Pittsburgh Post-Gazette

Syrian state TV lashes out at Hamas

Newscaster scolds, mocks onetime ally Khaled Meshal

- By Anne Barnard and Hania Mourtada

BEIRUT — State television in Syria issued a withering attack late Monday on a longtime ally, Khaled Meshal, leader of the Palestinia­n militant group Hamas, addressing him as if he were an ungrateful child, saying he was having a “romantic emotional crisis” over the Syrian uprising and accusing him of selling out “resistance for power.”

The extraordin­ary reproof, a departure from the blander tone of most Syrian official statements, was the government’s first broadside against Hamas since the organizati­on distanced itself from embattled President Bashar Assad earlier this year, when most Hamas leaders left their Damascus refuge and shuttered their office there.

The attack was a TV editorial delivered by a newscaster in alternatel­y stern and mocking tones, who reminded Mr. Meshal that he was “orphaned” by Arab nations who would not accept him when he fled Jordan in 1999. She implied that he must have sold out to Israel, saying that was the only explanatio­n for host Qatar’s willingnes­s to accept him now.

Damascus seemed to be striking back after Mr. Meshal appeared at a congress of the party of Turkish Prime Minister Recep Tayyip Erdogan, and after Mr. Erdogan and Egyptian President Mohammed Morsi pointedly declared their shared priorities of opposing Mr. Assad and supporting the Palestinia­ns — a blow to Mr. Assad’s longtime, domestical­ly compelling persona as champion of Palestinia­n resistance against Israel.

Hamas did not immediatel­y respond to the attack on Mr. Meshal, who recently announced plans to step down from the group’s helm.

Damascus is likely furious that Mr. Meshal has taken up residence in Qatar, one of the nations — along with Saudi Arabia and the United States — it accuses of bankrollin­g the rebels.

Syria, Iran, the Lebanese militant group Hezbollah and Hamas long considered themselves an “axis of resistance,” in contrast to Arab nations — notably Egypt — that pursued a more accommodat­ionist policy with Israel and the United States.

But relations in the axis have teetered as some Syrian Palestinia­ns have joined the uprising, and as some Hamas officials find it impossible not to sympathize with fellow Sunni Muslims in Syria, who form the bulk of the anti-Assad movement and have borne the brunt of Mr. Assad’s brutal crackdown.

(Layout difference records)
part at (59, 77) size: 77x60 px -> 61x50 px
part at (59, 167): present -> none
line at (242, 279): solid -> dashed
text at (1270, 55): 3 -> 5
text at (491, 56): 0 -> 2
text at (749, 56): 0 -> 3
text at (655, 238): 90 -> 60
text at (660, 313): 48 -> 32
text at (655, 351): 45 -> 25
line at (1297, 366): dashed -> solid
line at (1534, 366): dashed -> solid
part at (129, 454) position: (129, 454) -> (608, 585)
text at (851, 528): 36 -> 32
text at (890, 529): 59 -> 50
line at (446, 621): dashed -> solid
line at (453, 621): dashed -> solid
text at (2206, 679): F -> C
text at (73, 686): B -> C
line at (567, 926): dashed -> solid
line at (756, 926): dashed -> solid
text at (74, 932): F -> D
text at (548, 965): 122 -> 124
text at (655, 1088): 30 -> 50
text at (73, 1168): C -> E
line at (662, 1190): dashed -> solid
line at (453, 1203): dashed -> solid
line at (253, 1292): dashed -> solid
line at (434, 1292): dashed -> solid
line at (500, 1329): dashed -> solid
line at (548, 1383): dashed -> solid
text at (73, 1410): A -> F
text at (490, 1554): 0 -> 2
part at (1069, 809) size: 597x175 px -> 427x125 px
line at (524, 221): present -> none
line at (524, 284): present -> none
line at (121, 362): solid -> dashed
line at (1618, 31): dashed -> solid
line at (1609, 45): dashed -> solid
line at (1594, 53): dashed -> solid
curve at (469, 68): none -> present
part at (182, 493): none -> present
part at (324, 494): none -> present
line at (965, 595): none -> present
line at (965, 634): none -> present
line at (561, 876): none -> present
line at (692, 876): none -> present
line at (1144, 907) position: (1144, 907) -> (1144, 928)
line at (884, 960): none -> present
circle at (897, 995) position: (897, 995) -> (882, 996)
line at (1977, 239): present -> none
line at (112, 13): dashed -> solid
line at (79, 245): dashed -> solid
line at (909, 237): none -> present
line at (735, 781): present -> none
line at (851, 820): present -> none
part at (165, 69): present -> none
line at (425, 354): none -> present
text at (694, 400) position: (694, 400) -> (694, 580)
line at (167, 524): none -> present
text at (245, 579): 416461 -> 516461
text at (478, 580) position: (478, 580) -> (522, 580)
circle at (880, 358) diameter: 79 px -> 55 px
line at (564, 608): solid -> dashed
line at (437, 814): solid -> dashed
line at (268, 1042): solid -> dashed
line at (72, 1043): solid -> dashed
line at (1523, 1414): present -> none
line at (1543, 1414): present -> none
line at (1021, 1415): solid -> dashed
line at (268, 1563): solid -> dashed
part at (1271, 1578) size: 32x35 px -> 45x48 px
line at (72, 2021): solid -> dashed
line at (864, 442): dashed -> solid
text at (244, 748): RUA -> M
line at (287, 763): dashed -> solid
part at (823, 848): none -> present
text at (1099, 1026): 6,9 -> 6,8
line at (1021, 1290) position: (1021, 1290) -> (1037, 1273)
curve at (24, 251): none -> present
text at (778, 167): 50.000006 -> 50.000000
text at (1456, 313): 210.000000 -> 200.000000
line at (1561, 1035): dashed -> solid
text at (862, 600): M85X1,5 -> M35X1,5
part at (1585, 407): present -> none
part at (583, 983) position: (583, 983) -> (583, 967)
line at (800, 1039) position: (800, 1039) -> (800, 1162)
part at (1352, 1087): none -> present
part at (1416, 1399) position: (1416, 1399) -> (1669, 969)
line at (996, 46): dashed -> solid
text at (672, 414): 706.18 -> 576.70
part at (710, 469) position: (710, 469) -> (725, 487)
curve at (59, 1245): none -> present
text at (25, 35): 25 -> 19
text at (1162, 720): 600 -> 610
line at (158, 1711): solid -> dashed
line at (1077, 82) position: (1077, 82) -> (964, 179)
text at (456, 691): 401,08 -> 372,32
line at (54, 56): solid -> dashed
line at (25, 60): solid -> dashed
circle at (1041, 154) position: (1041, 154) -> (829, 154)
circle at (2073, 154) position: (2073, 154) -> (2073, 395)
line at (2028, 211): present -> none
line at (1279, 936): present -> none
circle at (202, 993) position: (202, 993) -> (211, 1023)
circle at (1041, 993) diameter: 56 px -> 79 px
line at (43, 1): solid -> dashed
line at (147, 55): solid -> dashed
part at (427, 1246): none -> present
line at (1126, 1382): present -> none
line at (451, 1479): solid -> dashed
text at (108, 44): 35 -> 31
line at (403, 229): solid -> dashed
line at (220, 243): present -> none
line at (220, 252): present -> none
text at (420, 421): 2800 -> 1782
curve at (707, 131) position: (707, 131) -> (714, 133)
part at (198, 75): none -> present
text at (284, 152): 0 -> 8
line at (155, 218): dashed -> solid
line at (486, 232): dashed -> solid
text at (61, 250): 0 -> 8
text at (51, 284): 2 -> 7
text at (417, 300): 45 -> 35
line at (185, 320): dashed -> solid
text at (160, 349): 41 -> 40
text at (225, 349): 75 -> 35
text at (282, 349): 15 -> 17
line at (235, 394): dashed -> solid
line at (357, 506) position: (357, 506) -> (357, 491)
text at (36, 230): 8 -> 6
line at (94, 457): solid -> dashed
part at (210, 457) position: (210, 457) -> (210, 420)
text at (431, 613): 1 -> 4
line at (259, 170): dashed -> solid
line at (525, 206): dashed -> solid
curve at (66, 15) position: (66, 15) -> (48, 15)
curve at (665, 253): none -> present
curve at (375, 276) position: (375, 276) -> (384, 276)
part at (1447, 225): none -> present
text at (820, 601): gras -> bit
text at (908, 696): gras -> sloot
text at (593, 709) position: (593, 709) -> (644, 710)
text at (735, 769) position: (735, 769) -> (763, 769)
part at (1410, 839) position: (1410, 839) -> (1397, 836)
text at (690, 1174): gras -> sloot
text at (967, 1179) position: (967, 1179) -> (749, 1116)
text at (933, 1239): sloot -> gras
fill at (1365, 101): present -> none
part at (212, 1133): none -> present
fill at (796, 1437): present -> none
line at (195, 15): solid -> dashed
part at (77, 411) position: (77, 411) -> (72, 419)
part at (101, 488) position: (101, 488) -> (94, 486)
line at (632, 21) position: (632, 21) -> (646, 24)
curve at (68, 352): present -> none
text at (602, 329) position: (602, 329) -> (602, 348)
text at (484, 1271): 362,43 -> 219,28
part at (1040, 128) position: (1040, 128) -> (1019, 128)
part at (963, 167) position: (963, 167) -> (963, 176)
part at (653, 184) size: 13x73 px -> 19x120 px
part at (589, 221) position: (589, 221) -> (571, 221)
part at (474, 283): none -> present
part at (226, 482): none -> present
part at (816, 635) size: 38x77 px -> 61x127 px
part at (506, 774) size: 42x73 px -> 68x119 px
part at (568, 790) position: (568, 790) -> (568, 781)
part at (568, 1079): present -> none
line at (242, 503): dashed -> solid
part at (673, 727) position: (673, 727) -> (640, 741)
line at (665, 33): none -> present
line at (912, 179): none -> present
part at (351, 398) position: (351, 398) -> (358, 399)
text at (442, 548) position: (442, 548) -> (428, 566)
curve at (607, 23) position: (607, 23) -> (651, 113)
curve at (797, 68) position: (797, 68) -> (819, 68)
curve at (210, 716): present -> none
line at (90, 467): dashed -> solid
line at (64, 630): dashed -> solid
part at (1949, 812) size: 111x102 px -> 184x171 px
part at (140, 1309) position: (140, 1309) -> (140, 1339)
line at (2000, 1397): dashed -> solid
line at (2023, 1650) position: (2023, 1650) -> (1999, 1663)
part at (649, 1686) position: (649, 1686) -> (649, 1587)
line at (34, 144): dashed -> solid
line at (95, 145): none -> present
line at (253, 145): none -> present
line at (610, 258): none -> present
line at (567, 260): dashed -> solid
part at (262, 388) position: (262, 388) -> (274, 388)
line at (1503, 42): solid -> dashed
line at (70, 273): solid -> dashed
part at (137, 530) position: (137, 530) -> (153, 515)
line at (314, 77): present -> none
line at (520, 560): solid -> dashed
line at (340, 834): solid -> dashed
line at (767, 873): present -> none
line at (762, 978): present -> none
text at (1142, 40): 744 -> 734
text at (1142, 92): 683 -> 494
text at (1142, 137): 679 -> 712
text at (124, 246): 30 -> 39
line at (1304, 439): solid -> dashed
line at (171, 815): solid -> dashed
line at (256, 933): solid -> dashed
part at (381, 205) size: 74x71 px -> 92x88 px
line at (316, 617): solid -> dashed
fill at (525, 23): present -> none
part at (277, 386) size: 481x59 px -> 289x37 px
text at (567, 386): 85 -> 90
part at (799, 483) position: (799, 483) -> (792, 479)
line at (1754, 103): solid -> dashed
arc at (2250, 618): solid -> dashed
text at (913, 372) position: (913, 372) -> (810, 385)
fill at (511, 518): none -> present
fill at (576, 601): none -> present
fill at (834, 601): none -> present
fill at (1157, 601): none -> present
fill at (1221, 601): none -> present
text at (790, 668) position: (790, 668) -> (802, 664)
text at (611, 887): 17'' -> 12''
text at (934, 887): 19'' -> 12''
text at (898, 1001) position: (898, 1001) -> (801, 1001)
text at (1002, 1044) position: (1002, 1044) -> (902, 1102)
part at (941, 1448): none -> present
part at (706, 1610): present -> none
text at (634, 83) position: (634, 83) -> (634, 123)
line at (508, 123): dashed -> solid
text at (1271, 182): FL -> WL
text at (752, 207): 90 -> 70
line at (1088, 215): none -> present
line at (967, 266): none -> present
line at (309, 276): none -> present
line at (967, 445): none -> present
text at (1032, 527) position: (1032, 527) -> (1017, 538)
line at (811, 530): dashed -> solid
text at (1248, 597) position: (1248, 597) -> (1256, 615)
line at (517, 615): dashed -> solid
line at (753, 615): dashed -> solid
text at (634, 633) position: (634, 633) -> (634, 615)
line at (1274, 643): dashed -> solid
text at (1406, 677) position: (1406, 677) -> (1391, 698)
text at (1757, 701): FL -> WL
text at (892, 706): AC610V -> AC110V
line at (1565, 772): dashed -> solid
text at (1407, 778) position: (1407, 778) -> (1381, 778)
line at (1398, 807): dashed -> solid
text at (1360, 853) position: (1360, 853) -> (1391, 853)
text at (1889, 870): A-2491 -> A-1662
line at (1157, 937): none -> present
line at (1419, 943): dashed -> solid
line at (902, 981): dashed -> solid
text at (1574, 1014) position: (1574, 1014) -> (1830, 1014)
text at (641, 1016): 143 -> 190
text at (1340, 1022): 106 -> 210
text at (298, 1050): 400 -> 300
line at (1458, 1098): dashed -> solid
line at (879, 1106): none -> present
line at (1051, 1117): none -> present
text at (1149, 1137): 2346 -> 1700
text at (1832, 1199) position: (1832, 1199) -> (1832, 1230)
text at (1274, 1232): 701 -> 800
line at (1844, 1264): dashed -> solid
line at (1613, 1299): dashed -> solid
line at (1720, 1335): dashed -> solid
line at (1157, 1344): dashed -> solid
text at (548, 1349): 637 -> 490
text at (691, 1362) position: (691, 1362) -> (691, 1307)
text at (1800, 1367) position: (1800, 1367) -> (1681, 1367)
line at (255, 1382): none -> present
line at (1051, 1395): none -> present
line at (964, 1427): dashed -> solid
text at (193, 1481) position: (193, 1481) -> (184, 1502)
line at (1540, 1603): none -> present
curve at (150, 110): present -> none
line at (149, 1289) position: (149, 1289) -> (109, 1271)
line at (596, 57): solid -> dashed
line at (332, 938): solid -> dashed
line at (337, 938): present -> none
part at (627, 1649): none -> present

▶ [Exercise instructions]:
In the article on Syrian state TV's attack on Hamas, in what year did Khaled Meshal flee Jordan?

▶ [Task output]:
1999